First, my Uncle: A wandering engineer, he would send updates and messages on his travels, signed “from the edge of the world.” Several year ago he relocated permanently to Palau, invested in several local businesses like the coconut plant, and made Micronesia his home. It is a small place, with barely 14,000 people, a country barely bigger than my small town of Boulder City. But it is a diving paradise, a world heritage site and marine reserve, one of the last places on earth to see an endangered dugong. (A dugong looks much like manatee a manatee, in pictures.)
The day before he disappeared a pirate ship, sailing under a Chinese flag, was spotted poaching giant clams. A firefight ensued, with Frank and two Palauan gendarmes providing air support. Now this day, my Uncle and the two policemen reconnoitered the burnt wreckage. On their return, the GPS failed in a low cloud bank. Night descended. All the people on the islands turned their lights on to try to guide them in. They even drove their cars to the top of hills for light beacons.

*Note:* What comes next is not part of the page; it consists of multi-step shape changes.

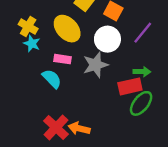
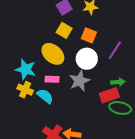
yellow cross: (28, 27) -> (25, 90), moved
cyan star: (32, 44) -> (26, 69), size x1.5
green ellipse: (141, 103) -> (120, 108), turned 70

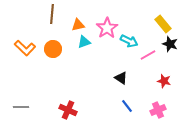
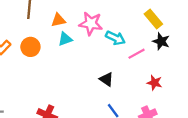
pink star: (107, 28) -> (91, 23), turned -30

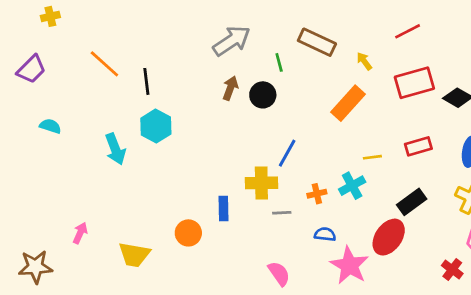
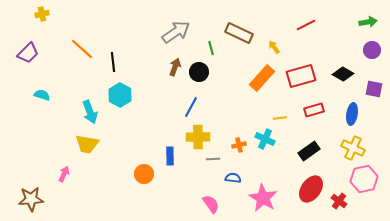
red rectangle: (414, 83) -> (301, 76), moved
blue line: (287, 153) -> (191, 107), moved
cyan cross: (352, 186) -> (265, 139), turned -36
blue semicircle: (325, 234) -> (233, 178), moved
red ellipse: (389, 237) -> (311, 189), moved
yellow trapezoid: (134, 255) -> (87, 144), moved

The last communication from Frank was that they were going to attempt an emergency water landing. Then silence. The US Coast Guard turned out for three days and even Paul Allen’s ship the Octopus searched, but the Pacific Ocean is a big place and no traces – plane parts, debris, or the people on board – have ever been found. After three days, the Coast Guard left. Then the Octopus, fading away into the distance. My understanding is the islanders keep looking.
It is a special mixture of hope and grief, not quite hope and not quite full commitment to the sadness. You tell yourself that they will find him. Because planes and people don’t simply disappear.
But they do.
That is how I became personally acquainted with Death in Absentia.

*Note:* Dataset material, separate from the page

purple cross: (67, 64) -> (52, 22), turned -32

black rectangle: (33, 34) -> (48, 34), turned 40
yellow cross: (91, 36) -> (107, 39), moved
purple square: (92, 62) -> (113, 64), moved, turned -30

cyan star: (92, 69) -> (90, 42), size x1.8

Of course, the Family began calling immediately. Lawyers experience a special feeling of helplessness when they get to say something to their loved ones like “We’re going to need a lawyer in Palau.” We did have a few firefights among ourselves.
Normally, when a person passes overseas, the legal steps are to get a local certificate of death, and to take that to the consulate which will issue a “certificate of death abroad.” That certificate allows the family to initiate the probate and estate processes.
When a person goes missing, that can’t happen. The Consulate does not have the authority to declare a death certificate, only to domesticate a foreign one. Since Uncle Frank was a resident of Palau, the family had to initiate a guardianship process in Palau. The first time I did a guardianship here in the States, I learned there are two parts: guardian of the person and guardian of the estate – I.e. the finances. Many guardians are both, sometimes the roles are split between different people – I’ve since even seen an entire guardianship committee set up to care for an ailing parent.
Here the requirement is only a guardian of the estate, because you have no person. Once the guardianship is issued comes the waiting.
The key question everyone wants answered, once they accept their loved one will not come back, is how long? The common law varies. Traditional English common law is seven years, and it took Natalee Holloway’s parents six years to have her declared legally deceased in Alabama where she lived. Here in Nevada it is three years. Some times, if there is overwhelming evidence of calamity, death certificates are issued immediately – such as after the terrorist attacks of 9/11.
Because we don’t have a plane, or an accident site, for us – both my family and the survivors of the policemen – there is only waiting, and some false hope remaining. We wait as long as the Court says we have to wait. We simply continue to wait.